■ Instrução 1 ■
De acordo com o texto sobre racionalidade nas organizações, quantas afirmações compõem o instrumento elaborado no estudo?
■ Instrução 2 ■
Transcreva o trecho do texto sobre racionalidade nas organizações, começando nas palavras "Há muitas pesquisas" e parando depois de "Santos & Siqueira, 2015).".

Abstract: The instrumental and substantive rationalities are present in organizations. The first makes man the instrument of production, exposing it to a set of rules and utilitarian principles, in which all means are subordinated to certain ends, not ethically questioned. The second, values the human dimension by its critical thinking, promoter of advantageous changes, through individual and collective actions, respecting ethics, the environment, human potential and trust. Service organizations are dependent on the professionals who serve customers, performing uncertain, variable and difficult-to-control emotional work. These professionals are supported by those who work in the rear, with standardized and controlled activities. With such premises, this study, based on bibliographical research, proposes to elaborate an instrument that detects human perceptions and behaviors that fit the elements of instrumental rationality in service organizations. The results revealed that the instrumental indicators can not be raised without considering the nouns, since both are present, with different intensities in the organizations, reason why the instrument elaborated, with forty-three affirmations, contains instrumental elements: calculation; purposes; resource maximization; success, results; performance; utility; profitability, and interpersonal strategy; and nouns: self-realization; understanding; ethical judgment; authenticity; emancipatory values, and autonomy.

Keywords: Instrumental Rationality, Substantive Rationality, Service Organizations.

1. INTRODUÇÃO

Há muitas pesquisas para compreender a razão, enquanto fundamento das ações humanas no interior das organizações (Serva, 1997). A discussão em torno do tema, não circunscrita a um campo do conhecimento, permeia estudos filosóficos e sociológicos. Entretanto, é com o desenvolvimento da ciência e da técnica que a razão assume um caráter único e homogêneo, visando justificar a base de um crescimento econômico sem precedentes na história da humanidade (Serva, Caitano, Santos & Siqueira, 2015).

■ Dados apresentados ■
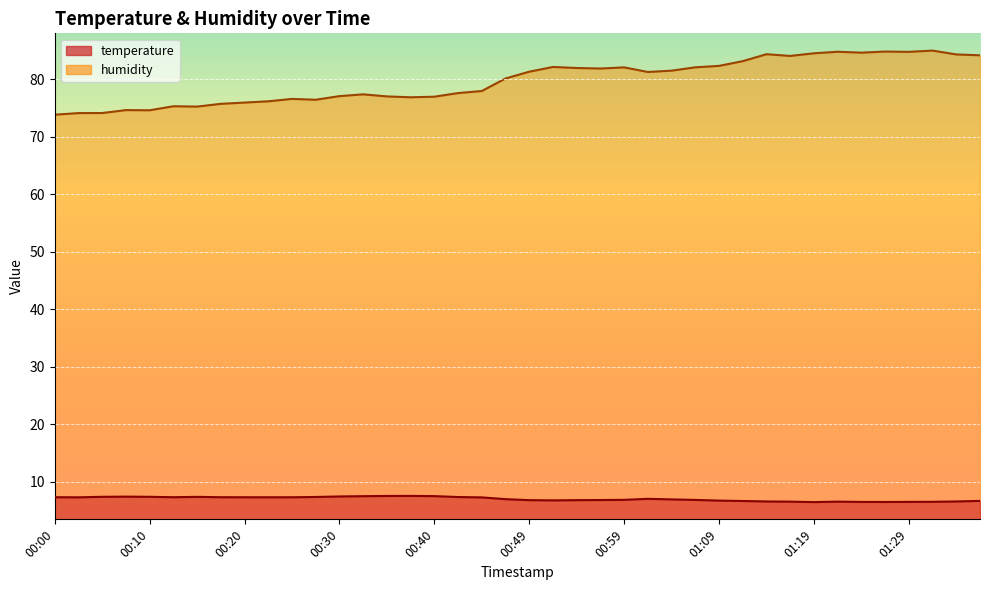

Which category has the highest value in the humidity series?

01:31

■ Resposta 1 ■
Quarenta e três afirmações.

■ Resposta 2 ■
Há muitas pesquisas para compreender a razão, enquanto fundamento das ações humanas no interior das organizações (Serva, 1997). A discussão em torno do tema, não circunscrita a um campo do conhecimento, permeia estudos filosóficos e sociológicos. Entretanto, é com o desenvolvimento da ciência e da técnica que a razão assume um caráter único e homogêneo, visando justificar a base de um crescimento econômico sem precedentes na história da humanidade (Serva, Caitano, Santos & Siqueira, 2015).